Reproduce the part of the Conservation Leadership Institute text that opens with the words containing "More importantly, CLI" and closes with "this no-charge program.", replacing "activists" with "advocates" throughout.

Study text.
☆ ☆ ☆ ☆ ☆

Learn how the Conservation Leadership Institute is fostering the future champions of conservation in Jackson and helping them take leadership.
In 2017, Michael Yin signed up to participate in the Alliance’s Conservation Leadership Institute (CLI) program. He had recently moved to Jackson Hole from New York, and wanted to get to know his new community better and get involved in local issues. The following year, Mike became the first Chinese-American lawmaker in Wyoming’s history after becoming Teton County’s representative for House District 16. He won re-election in 2020 and has focused his agenda on expanding healthcare and public education, while being a champion of conservation and sustainable energy development in the state. (As a nonpartisan nonprofit, we don’t endorse anyone in elections, but we do lobby legislators and comment on their decisions.)
While Mike is a great example of young leaders who have emerged from the Alliance’s CLI course, he is only one of many. Over 100 participants have successfully completed the course, learning the necessary skills to organize, advocate, and become effective grassroots activists in our community. Graduates have gone on to lead successful local campaigns, join volunteer boards in local government and organizations, and even start their own nonprofits.
More importantly, CLI participants learn how to get involved in local decisions and use their voice and collective power to make a difference. Mike explains the importance of this: “By supporting new leaders, we get to hear voices that don’t always get heard. Some people want to have their voices heard but they do not know how. CLI trainings help people figure out how.”
Today we highlight some of our CLI graduates who, like Mike, are using their voice to protect the wildlife, wild places, and community character of Jackson Hole into the future. They explain how CLI ignited their civic engagement and conservation passions, and what they found most helpful from the program. We hope that their stories will inspire other individuals who want to become leaders and activists in our community to sign up for this no-charge program.
In 2018, Nikki Kaufman signed up to participate in the Conservation Leadership Institute. The course ignited her love for civic engagement and taught her skills that have helped her in her endeavors ever since.
“The skills I learned from CLI, traits like community organizing and learning who and how to reach out to the right people in this community, those are things I wouldn’t have learned elsewhere,” says Nikki.
After CLI, Nikki joined the Solid Waste and Recycling Board as well as our own Advisory Council. She also works for a national non-partisan, nonprofit organization called Vote Run Lead that trains women to run for public office and win.

☆ ☆ ☆ ☆ ☆

Exercise data.

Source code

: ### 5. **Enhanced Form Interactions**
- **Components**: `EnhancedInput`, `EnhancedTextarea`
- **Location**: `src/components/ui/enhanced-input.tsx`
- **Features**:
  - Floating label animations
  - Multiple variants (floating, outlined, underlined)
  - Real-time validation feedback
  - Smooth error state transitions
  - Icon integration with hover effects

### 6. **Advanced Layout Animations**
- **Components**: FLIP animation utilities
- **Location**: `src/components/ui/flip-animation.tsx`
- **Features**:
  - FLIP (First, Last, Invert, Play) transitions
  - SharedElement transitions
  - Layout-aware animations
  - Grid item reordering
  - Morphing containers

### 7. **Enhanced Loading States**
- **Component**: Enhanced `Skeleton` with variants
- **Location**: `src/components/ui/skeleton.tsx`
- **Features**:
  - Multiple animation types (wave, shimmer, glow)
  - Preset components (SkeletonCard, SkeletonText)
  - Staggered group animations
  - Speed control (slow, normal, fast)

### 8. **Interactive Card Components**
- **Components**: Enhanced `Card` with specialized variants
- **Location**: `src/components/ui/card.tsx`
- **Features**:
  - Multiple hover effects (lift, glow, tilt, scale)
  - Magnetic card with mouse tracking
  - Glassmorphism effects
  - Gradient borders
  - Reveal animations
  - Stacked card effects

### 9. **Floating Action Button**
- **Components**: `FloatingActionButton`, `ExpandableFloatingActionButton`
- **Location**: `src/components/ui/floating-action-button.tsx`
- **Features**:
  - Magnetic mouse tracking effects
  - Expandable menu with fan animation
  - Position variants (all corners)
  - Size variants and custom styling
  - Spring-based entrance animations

☆ ☆ ☆ ☆ ☆

Result of the exercise.
More importantly, CLI participants learn how to get involved in local decisions and use their voice and collective power to make a difference. Mike explains the importance of this: “By supporting new leaders, we get to hear voices that don’t always get heard. Some people want to have their voices heard but they do not know how. CLI trainings help people figure out how.”
Today we highlight some of our CLI graduates who, like Mike, are using their voice to protect the wildlife, wild places, and community character of Jackson Hole into the future. They explain how CLI ignited their civic engagement and conservation passions, and what they found most helpful from the program. We hope that their stories will inspire other individuals who want to become leaders and advocates in our community to sign up for this no-charge program.